To collect the data on ecosystem functioning, the first focus of the project was to collect and coordinate a global network of intensive ecosystem productivity and carbon cycle measurements, the GEM network (GEM: gem.tropicalforests.ox.ac.uk). This network collected data, at monthly resolution, from 84 plots in 17 locations across the tropics. This was a huge coordinated global effort: at each site this involved a team of local technicians or students spending one to two weeks every week in the forest collecting data on tree growth, litter sampling, carbon dioxide flux measurements, root growth studies and many other aspects. Sites ranged from the slopes of the Andes mountains, through the forests and savannas of Bolivia and Brazil, to the rarely studies forests of West and Central Africa, the fragmented forest landscapes of Borneo, the forests of NE Australia and on a coral atoll in the South Pacific. Overall this constitutes by far the largest dataset on tropical ecosystem and function, enhancing the total available data for the tropics by an order of magnitude.

This monitoring period also coincided with the El Niño event of 2015/16, the strongest such event for at least two decades. This event caused major disruption of the global tropical carbon cycle, and this project was in the fortuitous position of being able to track the detailed impacts of this event across all out sites, providing detailed and global insights into the processes involved in turning the tropics into a carbon source during such events. These insights are being used to inform the next generation of biosphere model development.

Our second major data collection effort was to describe the functional biodiversity of the trees in the sites across the network. The approach we took here was to conduct intensive field campaigns, typically 3-6 months in duration, involving up to around 30 people. Typically this involved tree climbers sampling leaves of the major trees from the upper canopy, and then the leaves and wood being sampled for structure, photosynthesis, chemistry and many other features.

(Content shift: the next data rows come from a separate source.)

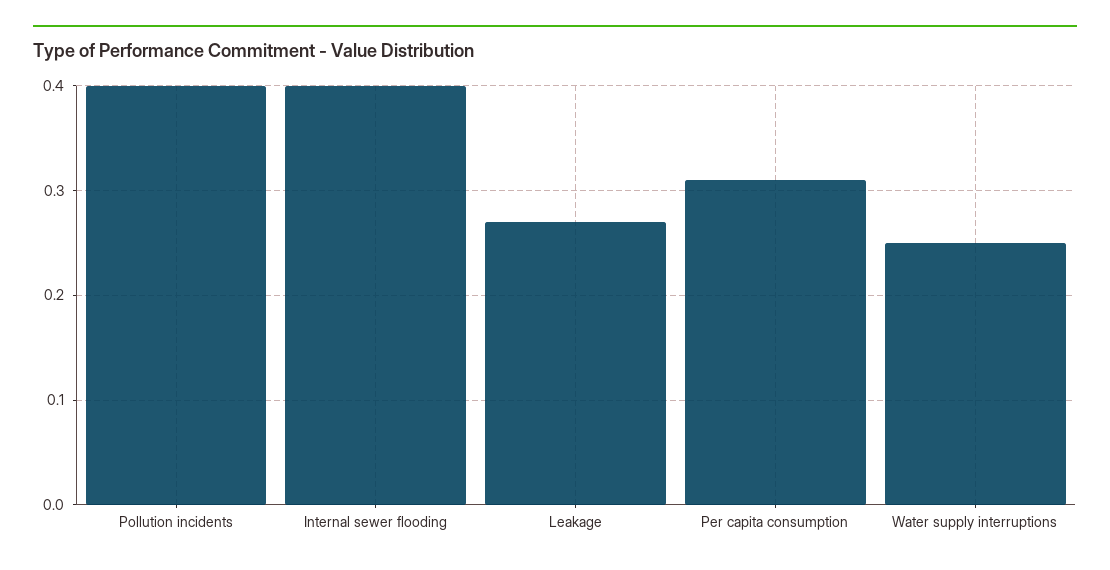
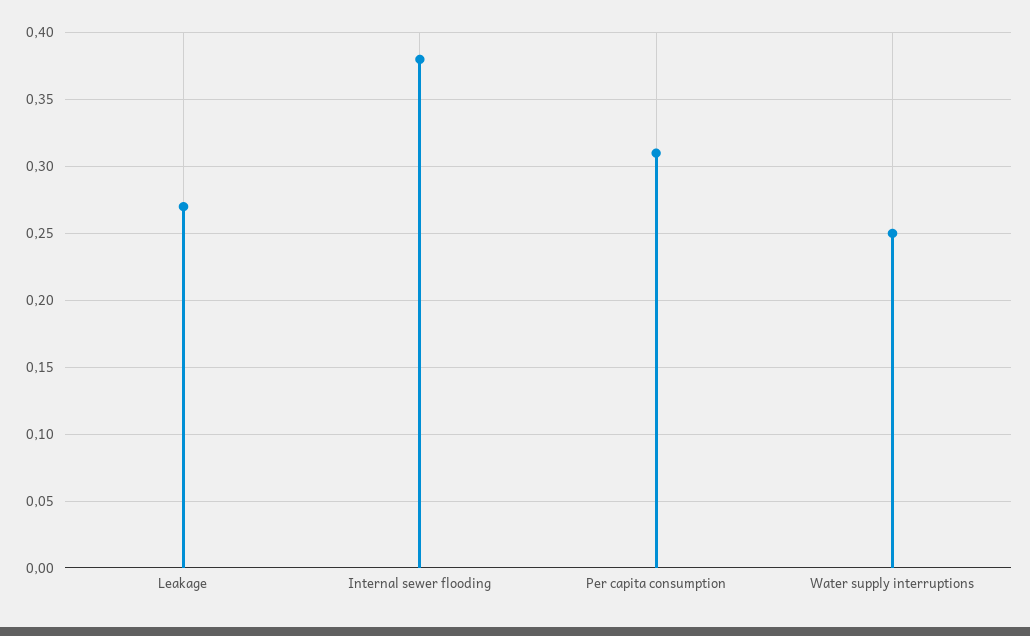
  {
-   "Pollution incidents": 0.4,
-   "Internal sewer flooding": 0.4,
+   "Internal sewer flooding": 0.38,
    "Leakage": 0.27,
    "Per capita consumption": 0.31,
    "Water supply interruptions": 0.25
  }

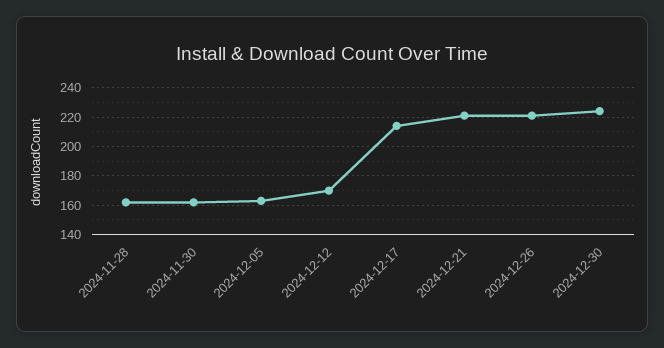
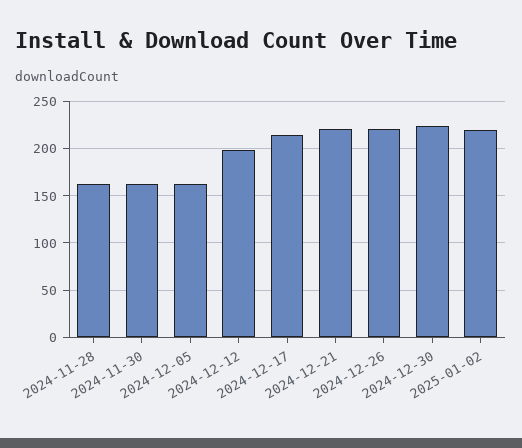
  {
    "2024-11-28": 160,
    "2024-11-30": 160,
    "2024-12-05": 165,
-   "2024-12-12": 170,
+   "2024-12-12": 200,
    "2024-12-17": 215,
    "2024-12-21": 220,
    "2024-12-26": 220,
-   "2024-12-30": 225
+   "2024-12-30": 225,
+   "2025-01-02": 220
  }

We first tried our methodologies in a six-month campaign in Peru in 2013, before extending them to Brazil in 2014, Australia and Ghana and Malaysia in 2016, and Gabon and Polynesia in 2017 In total we sampled ten locations across the tropics in five major biogeographical regions (Americas, Africa, SE Asia, Australia and Oceania), collecting leaves from 4014 trees and over 1231 species This is by far the largest leaf functional traits dataset from the tropics.

Beyond this major data collection and databasing effort, our next challenge was to integrate the function and diversity data to test and assist theory and model development. In this effort we initially focused our attention on our elevation gradient in Peru (our earliest and most advanced dataset). Our expectation has been that productivity would decline with elevation in Peru because of lower temperatures. However, our results showed a striking result that, because of the change in species composition, there was very little change in productivity with elevation, i.e. in the long term tropical ecosystems show much less sensitivity to temperature because the species composition of the community shifts to adapt to the local environment. We were able to demonstrate this both through theory and model development. We have now begun to apply a similar analysis to our other data, such as the wet-dry gradients in Ghana and Brazil, to understand whether a similar pattern can be seen in understand how ecosystems respond to drought.

The third key strand of this project was to explore the potential of multispectral and hyperspectral remote sensing approaches to be able to map and detect canopy leaf traits and look at shifts over time. We have demonstrated that such hyperspectral approaches do work (using aircraft-collected data in Peru and drone-collected data in Ghana), and how now exploring the potential of the multispectral data such as from the new Sentinel-2 satellite to map such traits, and changes in traits, at a much larger scale.

Overall, this project has been a success. Our data collection efforts have exceeded what we initially proposed, and theory and model development approaches have been successfully developed and tested. We are making the data collected widely available through an in-house database, and I expect that both my team and the wider scientific community will continue to work with this large dataset for many years to come.